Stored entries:
——————

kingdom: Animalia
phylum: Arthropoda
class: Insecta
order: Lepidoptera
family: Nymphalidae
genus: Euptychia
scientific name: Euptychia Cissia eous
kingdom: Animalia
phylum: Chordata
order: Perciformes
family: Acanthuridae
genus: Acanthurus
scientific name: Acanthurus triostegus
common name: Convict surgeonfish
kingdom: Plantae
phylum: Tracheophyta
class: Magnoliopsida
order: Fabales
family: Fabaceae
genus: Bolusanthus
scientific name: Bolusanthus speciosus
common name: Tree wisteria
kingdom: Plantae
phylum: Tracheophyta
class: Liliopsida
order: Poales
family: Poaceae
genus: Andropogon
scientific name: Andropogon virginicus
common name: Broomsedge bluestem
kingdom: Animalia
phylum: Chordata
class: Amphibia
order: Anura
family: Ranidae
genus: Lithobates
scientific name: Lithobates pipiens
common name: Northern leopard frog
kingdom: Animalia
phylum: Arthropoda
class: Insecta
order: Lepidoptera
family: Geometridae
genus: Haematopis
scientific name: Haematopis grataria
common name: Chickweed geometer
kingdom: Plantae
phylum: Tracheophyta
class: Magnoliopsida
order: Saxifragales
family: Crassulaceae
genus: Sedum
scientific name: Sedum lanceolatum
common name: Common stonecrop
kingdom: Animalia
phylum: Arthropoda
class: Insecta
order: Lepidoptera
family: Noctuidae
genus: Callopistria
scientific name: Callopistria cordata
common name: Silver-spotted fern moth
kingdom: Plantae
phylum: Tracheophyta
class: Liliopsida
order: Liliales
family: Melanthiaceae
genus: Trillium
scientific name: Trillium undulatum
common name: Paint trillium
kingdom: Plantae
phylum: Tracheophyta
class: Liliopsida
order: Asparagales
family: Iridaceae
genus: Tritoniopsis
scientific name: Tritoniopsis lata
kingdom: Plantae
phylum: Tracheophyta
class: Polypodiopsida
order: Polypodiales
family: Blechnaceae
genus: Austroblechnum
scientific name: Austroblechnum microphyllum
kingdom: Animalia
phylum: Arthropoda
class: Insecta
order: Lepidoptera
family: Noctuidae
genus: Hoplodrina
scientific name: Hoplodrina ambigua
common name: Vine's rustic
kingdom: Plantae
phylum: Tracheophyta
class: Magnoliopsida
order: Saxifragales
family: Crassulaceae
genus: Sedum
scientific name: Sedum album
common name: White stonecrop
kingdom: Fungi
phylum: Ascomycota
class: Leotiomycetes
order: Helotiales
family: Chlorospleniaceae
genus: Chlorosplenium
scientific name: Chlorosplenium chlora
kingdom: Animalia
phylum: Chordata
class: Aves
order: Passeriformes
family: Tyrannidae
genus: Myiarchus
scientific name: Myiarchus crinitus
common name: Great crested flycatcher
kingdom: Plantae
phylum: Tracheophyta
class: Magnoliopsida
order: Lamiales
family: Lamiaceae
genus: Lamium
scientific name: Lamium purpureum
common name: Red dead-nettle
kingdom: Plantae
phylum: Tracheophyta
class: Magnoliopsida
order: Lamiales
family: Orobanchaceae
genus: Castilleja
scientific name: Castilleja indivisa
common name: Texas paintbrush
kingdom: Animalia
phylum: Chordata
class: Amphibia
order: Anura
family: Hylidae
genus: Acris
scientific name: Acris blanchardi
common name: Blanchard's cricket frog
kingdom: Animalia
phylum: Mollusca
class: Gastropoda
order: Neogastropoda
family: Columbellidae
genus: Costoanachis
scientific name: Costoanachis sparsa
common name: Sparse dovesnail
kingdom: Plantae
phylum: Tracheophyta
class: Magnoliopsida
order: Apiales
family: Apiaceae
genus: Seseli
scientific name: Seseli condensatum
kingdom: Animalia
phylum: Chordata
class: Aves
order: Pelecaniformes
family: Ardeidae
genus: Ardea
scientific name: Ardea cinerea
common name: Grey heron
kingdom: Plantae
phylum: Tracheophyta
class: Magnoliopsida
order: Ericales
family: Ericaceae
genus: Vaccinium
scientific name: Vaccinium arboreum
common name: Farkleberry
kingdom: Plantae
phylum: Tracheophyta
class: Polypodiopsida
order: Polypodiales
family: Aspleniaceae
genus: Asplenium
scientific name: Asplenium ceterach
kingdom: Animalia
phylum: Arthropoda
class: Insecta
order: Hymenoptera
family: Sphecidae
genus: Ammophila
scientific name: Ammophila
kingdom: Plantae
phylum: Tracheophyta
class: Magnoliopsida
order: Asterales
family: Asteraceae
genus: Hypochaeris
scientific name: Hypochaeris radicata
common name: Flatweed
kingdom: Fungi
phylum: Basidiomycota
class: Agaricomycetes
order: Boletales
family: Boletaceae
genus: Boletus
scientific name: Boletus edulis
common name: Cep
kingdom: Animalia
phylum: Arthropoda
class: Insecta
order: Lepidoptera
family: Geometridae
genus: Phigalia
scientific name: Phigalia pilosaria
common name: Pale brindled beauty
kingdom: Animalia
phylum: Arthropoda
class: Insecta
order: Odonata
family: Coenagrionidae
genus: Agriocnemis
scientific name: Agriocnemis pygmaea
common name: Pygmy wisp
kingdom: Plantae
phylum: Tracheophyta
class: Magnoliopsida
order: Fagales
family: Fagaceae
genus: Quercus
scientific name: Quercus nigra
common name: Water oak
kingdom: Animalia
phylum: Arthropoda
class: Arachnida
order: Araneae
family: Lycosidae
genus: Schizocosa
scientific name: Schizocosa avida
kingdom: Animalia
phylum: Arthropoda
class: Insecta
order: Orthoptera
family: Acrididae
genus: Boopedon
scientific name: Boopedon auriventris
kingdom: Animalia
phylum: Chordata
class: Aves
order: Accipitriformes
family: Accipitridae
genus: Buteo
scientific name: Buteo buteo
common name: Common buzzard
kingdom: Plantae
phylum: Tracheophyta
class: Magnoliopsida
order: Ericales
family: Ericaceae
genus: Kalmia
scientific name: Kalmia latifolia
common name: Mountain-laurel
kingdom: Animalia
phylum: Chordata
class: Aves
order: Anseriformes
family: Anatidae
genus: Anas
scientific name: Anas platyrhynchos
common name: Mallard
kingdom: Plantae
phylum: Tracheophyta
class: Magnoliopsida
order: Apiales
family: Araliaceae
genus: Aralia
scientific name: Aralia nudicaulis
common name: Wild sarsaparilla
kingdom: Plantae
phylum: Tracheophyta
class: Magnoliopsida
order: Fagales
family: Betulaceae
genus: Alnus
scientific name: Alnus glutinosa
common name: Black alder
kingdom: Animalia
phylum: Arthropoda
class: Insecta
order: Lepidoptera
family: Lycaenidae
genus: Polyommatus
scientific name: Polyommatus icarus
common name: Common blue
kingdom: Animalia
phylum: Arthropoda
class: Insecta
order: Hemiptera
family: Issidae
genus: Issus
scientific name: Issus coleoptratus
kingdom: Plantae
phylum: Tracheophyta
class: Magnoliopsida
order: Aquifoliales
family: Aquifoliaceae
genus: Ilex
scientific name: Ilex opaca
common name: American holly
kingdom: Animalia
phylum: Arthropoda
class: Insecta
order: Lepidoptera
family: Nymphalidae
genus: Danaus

——————

▶ _Your objective_:
Reproduce the lines from the one containing "genus: Acanthurus" through the one containing "scientific name: Bolusanthus speciosus", inclusive, with "common name" changed to "vernacular name" and nothing else altered.

▶ _Exercise answer_:
genus: Acanthurus
scientific name: Acanthurus triostegus
vernacular name: Convict surgeonfish
kingdom: Plantae
phylum: Tracheophyta
class: Magnoliopsida
order: Fabales
family: Fabaceae
genus: Bolusanthus
scientific name: Bolusanthus speciosus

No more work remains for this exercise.